Israeli troops scour West Bank villages for killers of 5 Jewish settlers

Washington Post Foreign Service
Sunday, March 13, 2011; 5:01 PM

JERUSALEM - Israeli troops fanned out into Palestinian villages Saturday to search for the killers of five family members stabbed to death in a Jewish settlement as Prime Minister Binyamin Netanyahu called on Palestinians to end what he described as incitement that encourages attacks.

Sometime late Friday into early Saturday, a husband, wife and three of their young children, including an infant, were knifed to death in their beds in Itamar, a settlement of religiously observant Jews in the northern part of the West Bank. Two other children who were asleep in the house were not harmed.

The attack drew condemnation from across the Israeli political spectrum, including from some within Netanyahu's Likud party, who blamed Israel's easing of checkpoints in the West Bank, and others who said the attack proved that Israel had no partner for peace talks.

The White House, in a statement issued by the press secretary, condemned the attack and said there "is no possible justification for the killing of parents and children in their home."

Palestinian Authority President Mahmoud Abbas "stressed his rejection and condemnation of all violence directed against civilians, regardless of who was behind it or the reason for it." Abbas also called Netanyahu to express sadness over the killings.
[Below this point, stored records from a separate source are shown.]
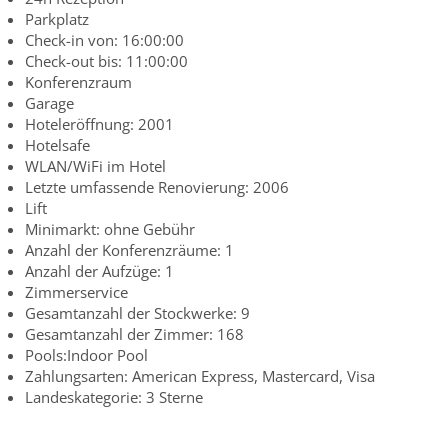
Parkplatz
Check-in von: 16:00:00
Check-out bis: 11:00:00
Konferenzraum
Garage
Hoteleröffnung: 2001
Hotelsafe
WLAN/WiFi im Hotel
Letzte umfassende Renovierung: 2006
Lift
Minimarkt: ohne Gebühr
Anzahl der Konferenzräume: 1
Anzahl der Aufzüge: 1
Zimmerservice
Gesamtanzahl der Stockwerke: 9
Gesamtanzahl der Zimmer: 168
Pools:Indoor Pool
Zahlungsarten: American Express, Mastercard, Visa
Landeskategorie: 3 Sterne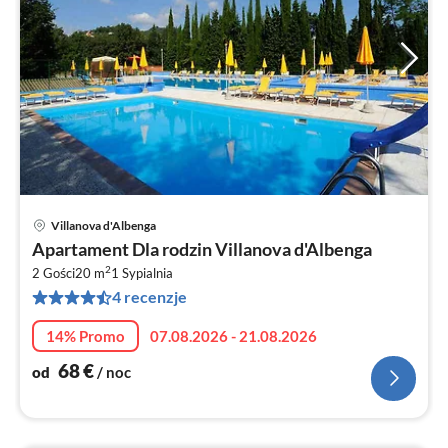
Villanova d'Albenga
Ce
Apartament Dla rodzin Villanova d'Albenga
od
2
6
2 Gości
20 m
1
Sypialnia
4 recenzje
za
no
14% Promo
07.08.2026 - 21.08.2026
68
€
od
/ noc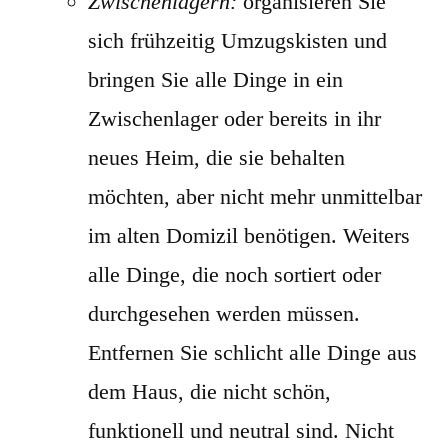
Zwischenlagern:
organisieren Sie
sich frühzeitig Umzugskisten und
bringen Sie alle Dinge in ein
Zwischenlager oder bereits in ihr
neues Heim, die sie behalten
möchten, aber nicht mehr unmittelbar
im alten Domizil benötigen. Weiters
alle Dinge, die noch sortiert oder
durchgesehen werden müssen.
Entfernen Sie schlicht alle Dinge aus
dem Haus, die nicht schön,
funktionell und neutral sind. Nicht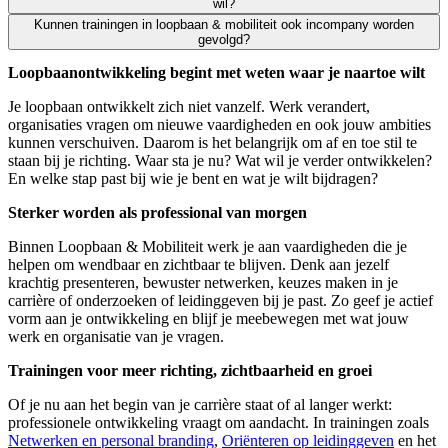
Je krijgt meer inzicht in jezelf, je kwaliteiten en je volgende stap. J
wil?
Kunnen trainingen in loopbaan & mobiliteit ook incompany worden
Ja. Juist dan kan een training binnen loopbaan & mobiliteit helpen. Je
gevolgd?
Loopbaanontwikkeling begint met weten waar je naartoe wilt
Ja. Veel trainingen kunnen ook incompany worden georganiseerd. Dan 
Je loopbaan ontwikkelt zich niet vanzelf. Werk verandert,
organisaties vragen om nieuwe vaardigheden en ook jouw ambities
kunnen verschuiven. Daarom is het belangrijk om af en toe stil te
staan bij je richting. Waar sta je nu? Wat wil je verder ontwikkelen?
En welke stap past bij wie je bent en wat je wilt bijdragen?
Sterker worden als professional van morgen
Binnen Loopbaan & Mobiliteit werk je aan vaardigheden die je
helpen om wendbaar en zichtbaar te blijven. Denk aan jezelf
krachtig presenteren, bewuster netwerken, keuzes maken in je
carrière of onderzoeken of leidinggeven bij je past. Zo geef je actief
vorm aan je ontwikkeling en blijf je meebewegen met wat jouw
werk en organisatie van je vragen.
Trainingen voor meer richting, zichtbaarheid en groei
Of je nu aan het begin van je carrière staat of al langer werkt:
professionele ontwikkeling vraagt om aandacht. In trainingen zoals
Netwerken en personal branding
,
Oriënteren op leidinggeven
en het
An Israeli military regional brigade commander, Nimrod Aloni, told reporters that Israeli troops were deployed Saturday to prevent friction between Jews and Palestinians, which could inflame already high tensions in the area after the killings.

In a televised address to the nation Saturday night, Netanyahu urged Israelis to act with "restraint" and to let the Israeli army do its work.

Addressing the Palestinians, he said, "the future of the settlements will not be decided upon by terror."

U.S.-brokered negotiations concerning the future of Jewish settlements in the West Bank and Palestinian statehood have ground to a halt amid disagreements over settlement construction and other disputes. In the meantime, the Palestinian Authority has taken steps toward a possible unilateral declaration of statehood, and Israeli officials have floated the possibility of trying to negotiate an interim peace accord after nearly 18 years of failed talks.

In August, four Jewish settlers were killed in a drive-by shooting in the West Bank. But since then, a relative calm had prevailed in the area as Palestinian security forces asserted greater control over the territories where Israel allows them to operate and as Israeli and Palestinian forces coordinate security efforts.